By Darlington Dibie

“The only thing necessary for the triumph of evil is for good men to do nothing.”
— Attributed to Edmund Burke

“What baffles me is not that evil exists—but that so many of us see it and do nothing.”
— Darlington Dibie

We live in a world that’s seen more than its fair share of injustice, suffering, and systemic pain. And while evil wears many masks—oppression, violence, poverty, racism—what baffles me most is not the presence of these evils. It is our apathy in the face of them.

Nowhere is this more clearly seen than in Jesus’ timeless parable of the Good Samaritan (Luke 10:25–37).


🛑 The Road to Jericho Is Crowded with Passersby

In the story, a man is attacked by robbers, stripped, beaten, and left for dead. Two men—a priest and a Levite—both see him, but choose to walk on by. They are not the villains of the story in the traditional sense. They didn’t attack the man. But they saw his suffering and did nothing.

That’s where apathy lives—not in the hands of the attackers, but in the hearts of those who refused to respond.

“Apathy is not the absence of knowledge—it is the absence of compassion in motion.”

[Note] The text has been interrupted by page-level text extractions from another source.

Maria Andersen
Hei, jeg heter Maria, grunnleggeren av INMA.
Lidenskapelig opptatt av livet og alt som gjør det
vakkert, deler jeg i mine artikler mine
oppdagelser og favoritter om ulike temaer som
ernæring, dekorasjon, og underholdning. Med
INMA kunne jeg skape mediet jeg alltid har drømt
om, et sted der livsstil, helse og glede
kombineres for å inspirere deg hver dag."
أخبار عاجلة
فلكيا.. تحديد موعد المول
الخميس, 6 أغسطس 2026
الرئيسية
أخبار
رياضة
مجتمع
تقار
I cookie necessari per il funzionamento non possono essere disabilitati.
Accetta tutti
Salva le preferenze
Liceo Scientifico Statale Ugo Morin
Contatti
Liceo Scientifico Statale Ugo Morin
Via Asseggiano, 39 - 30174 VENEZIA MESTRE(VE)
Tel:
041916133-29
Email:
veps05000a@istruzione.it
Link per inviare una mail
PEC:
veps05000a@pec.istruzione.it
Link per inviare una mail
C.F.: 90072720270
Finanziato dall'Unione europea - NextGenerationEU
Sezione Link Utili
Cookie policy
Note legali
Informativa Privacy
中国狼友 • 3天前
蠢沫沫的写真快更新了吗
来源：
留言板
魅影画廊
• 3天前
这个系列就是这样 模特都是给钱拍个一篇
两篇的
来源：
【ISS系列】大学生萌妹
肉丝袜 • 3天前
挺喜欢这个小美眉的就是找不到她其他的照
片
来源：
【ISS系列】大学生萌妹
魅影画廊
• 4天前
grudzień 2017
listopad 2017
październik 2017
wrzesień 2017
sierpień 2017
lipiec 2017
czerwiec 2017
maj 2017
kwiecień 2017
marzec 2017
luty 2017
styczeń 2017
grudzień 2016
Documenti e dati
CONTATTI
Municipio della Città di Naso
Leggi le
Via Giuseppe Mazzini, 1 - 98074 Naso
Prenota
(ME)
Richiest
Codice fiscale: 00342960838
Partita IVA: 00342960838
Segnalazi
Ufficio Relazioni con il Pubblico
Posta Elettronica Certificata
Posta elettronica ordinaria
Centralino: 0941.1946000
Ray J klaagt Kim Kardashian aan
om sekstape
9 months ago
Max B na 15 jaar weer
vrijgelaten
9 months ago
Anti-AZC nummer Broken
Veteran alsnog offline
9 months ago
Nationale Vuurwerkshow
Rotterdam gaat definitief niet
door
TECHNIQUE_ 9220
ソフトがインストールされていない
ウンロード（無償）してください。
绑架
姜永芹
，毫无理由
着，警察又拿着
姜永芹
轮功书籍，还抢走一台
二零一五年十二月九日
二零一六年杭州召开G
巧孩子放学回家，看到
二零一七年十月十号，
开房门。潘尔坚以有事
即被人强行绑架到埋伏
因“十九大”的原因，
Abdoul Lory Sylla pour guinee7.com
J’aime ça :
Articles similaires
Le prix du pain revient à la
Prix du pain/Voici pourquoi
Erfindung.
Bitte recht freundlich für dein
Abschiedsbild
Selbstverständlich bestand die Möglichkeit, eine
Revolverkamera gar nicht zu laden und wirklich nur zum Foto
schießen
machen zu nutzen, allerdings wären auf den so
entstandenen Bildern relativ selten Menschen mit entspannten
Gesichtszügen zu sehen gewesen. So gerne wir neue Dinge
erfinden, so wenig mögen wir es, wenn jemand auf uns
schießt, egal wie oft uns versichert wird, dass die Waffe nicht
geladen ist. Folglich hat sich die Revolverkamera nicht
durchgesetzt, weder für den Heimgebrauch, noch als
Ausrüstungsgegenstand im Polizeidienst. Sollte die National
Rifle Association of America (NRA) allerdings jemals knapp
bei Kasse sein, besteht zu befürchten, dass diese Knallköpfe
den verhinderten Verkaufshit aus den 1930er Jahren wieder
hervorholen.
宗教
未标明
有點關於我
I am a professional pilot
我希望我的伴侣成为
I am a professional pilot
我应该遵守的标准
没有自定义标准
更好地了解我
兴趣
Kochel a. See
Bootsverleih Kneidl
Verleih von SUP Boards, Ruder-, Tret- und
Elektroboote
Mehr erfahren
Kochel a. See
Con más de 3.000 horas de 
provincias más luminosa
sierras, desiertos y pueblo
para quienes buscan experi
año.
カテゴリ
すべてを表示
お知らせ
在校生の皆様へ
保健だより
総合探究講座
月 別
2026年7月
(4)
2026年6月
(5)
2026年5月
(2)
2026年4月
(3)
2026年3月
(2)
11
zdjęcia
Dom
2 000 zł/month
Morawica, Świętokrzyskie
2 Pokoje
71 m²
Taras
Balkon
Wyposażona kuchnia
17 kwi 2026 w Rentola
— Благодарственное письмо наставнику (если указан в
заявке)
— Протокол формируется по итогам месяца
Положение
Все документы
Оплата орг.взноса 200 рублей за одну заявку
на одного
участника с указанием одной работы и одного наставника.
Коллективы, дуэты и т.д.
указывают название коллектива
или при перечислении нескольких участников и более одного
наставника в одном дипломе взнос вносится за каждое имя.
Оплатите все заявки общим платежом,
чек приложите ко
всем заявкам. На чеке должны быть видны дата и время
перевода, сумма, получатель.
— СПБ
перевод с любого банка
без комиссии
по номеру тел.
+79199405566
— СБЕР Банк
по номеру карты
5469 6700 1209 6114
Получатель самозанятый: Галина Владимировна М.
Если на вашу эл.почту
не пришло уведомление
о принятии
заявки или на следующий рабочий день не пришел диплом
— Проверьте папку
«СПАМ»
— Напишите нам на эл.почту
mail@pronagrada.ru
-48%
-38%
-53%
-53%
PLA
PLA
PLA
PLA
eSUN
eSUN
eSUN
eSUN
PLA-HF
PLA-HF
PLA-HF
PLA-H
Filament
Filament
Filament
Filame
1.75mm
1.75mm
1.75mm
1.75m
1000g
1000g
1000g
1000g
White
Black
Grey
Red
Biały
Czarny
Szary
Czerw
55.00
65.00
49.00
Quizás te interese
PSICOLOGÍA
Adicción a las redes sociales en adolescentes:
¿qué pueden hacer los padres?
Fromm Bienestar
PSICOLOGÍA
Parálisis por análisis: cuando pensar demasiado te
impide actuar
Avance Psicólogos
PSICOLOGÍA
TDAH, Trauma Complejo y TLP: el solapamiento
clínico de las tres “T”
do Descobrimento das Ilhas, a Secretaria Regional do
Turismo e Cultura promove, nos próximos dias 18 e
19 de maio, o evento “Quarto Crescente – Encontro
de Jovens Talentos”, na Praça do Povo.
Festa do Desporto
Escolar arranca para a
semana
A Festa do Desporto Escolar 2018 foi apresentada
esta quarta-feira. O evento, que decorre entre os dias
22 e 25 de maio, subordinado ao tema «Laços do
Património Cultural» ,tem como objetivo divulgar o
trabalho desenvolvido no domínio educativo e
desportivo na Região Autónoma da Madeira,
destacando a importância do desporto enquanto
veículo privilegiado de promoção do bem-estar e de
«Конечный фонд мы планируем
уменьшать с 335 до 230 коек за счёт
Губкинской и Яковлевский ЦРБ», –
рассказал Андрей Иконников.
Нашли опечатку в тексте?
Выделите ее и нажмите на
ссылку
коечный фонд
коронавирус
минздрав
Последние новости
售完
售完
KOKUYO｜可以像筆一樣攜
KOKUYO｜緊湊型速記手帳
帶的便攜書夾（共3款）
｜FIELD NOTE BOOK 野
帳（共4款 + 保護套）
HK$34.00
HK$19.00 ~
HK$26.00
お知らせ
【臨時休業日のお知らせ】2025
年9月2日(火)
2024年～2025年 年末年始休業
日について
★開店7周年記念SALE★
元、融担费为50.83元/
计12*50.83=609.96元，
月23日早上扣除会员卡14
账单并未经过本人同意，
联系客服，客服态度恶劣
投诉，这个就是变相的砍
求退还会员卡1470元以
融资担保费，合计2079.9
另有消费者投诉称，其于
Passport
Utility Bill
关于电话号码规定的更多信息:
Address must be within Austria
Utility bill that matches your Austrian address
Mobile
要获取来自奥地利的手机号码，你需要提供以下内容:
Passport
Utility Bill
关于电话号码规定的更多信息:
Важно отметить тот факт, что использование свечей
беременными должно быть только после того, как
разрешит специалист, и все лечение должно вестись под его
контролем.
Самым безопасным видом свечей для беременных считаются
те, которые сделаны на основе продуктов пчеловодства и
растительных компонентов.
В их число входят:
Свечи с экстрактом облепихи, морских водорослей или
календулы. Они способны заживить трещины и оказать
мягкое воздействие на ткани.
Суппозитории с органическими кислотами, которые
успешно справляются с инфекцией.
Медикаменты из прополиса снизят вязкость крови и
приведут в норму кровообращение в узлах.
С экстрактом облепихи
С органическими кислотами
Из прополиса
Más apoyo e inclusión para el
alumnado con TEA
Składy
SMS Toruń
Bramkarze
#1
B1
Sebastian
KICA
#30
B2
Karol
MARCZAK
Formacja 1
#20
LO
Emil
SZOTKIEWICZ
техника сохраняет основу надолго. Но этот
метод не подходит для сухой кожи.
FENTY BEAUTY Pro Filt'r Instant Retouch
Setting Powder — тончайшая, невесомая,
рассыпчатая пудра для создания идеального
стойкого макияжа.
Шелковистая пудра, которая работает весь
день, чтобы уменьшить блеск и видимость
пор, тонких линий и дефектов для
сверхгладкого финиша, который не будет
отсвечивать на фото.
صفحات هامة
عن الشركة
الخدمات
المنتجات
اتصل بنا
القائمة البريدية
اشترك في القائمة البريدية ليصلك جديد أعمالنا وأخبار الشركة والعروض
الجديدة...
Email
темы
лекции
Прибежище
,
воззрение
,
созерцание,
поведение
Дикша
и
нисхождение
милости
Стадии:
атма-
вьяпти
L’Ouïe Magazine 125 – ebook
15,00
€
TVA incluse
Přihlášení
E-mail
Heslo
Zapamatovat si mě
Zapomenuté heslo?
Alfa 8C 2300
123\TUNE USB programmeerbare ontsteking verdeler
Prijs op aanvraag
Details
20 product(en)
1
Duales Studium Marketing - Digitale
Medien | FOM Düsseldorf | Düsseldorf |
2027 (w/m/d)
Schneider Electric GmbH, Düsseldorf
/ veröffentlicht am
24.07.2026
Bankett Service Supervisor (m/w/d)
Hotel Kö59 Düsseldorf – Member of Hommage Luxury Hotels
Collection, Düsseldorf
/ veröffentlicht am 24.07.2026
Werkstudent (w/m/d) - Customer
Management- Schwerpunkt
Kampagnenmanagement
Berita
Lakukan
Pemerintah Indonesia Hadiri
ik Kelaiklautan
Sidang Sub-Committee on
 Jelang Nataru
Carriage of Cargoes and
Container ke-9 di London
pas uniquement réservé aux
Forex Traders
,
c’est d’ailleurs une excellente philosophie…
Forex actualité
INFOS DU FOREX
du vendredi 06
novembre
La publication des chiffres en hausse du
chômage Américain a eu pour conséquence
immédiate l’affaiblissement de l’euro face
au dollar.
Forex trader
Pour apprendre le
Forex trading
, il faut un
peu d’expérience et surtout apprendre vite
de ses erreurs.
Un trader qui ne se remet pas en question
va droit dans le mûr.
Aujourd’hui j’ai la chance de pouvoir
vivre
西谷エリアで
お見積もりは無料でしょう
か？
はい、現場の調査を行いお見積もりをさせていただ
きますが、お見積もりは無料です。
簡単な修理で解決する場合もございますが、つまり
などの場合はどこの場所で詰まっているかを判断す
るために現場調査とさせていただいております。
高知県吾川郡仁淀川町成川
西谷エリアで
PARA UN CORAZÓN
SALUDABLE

🤝 The Samaritan: A Model of Disruptive Compassion

Then comes the Samaritan—a man from a group despised by the Jews. Yet he’s the one who stops, stoops, and serves. He becomes the change the situation demanded. He shows us that compassion isn’t convenience—it’s conviction. Love isn’t a feeling—it’s a function.

He could have said: “Someone else will help.”
Instead, he said: “I will.”

“Be the change you want to see in the world.” — Gandhi
The Samaritan was that change. He didn’t tweet about justice; he paid for it.


🧠 What Baffles Me Is Our Apathy

We scroll past real suffering every day:

A family crushed by economic hardship.

A child isolated by trauma or disability.

A community torn by prejudice. And like the priest and the Levite, we’ve learned to rationalize our silence with excuses like:

“I’m too busy.”

“It’s not my business.”

“It’s not my fight.”

But indifference is not neutral. It’s a vote for the status quo.

“In the end, we will remember not the words of our enemies, but the silence of our friends.” — Martin Luther King Jr.


🔥 A Call to Courageous Compassion

If the Good Samaritan teaches us anything, it’s this:

Don’t just walk the Jericho road— change what happens on it.

Let’s be the people who stop.
Who speak up.
Who act.
Who love.

Because what baffles me more than evil—is when good people, blessed with strength and voice, see it… and do nothing.


✍ Final Thought:

“The Church does not need more knowledge. It needs more courage. The world doesn’t need more observers. It needs more Good Samaritans.”

Will you be the change? Or will you be another passerby?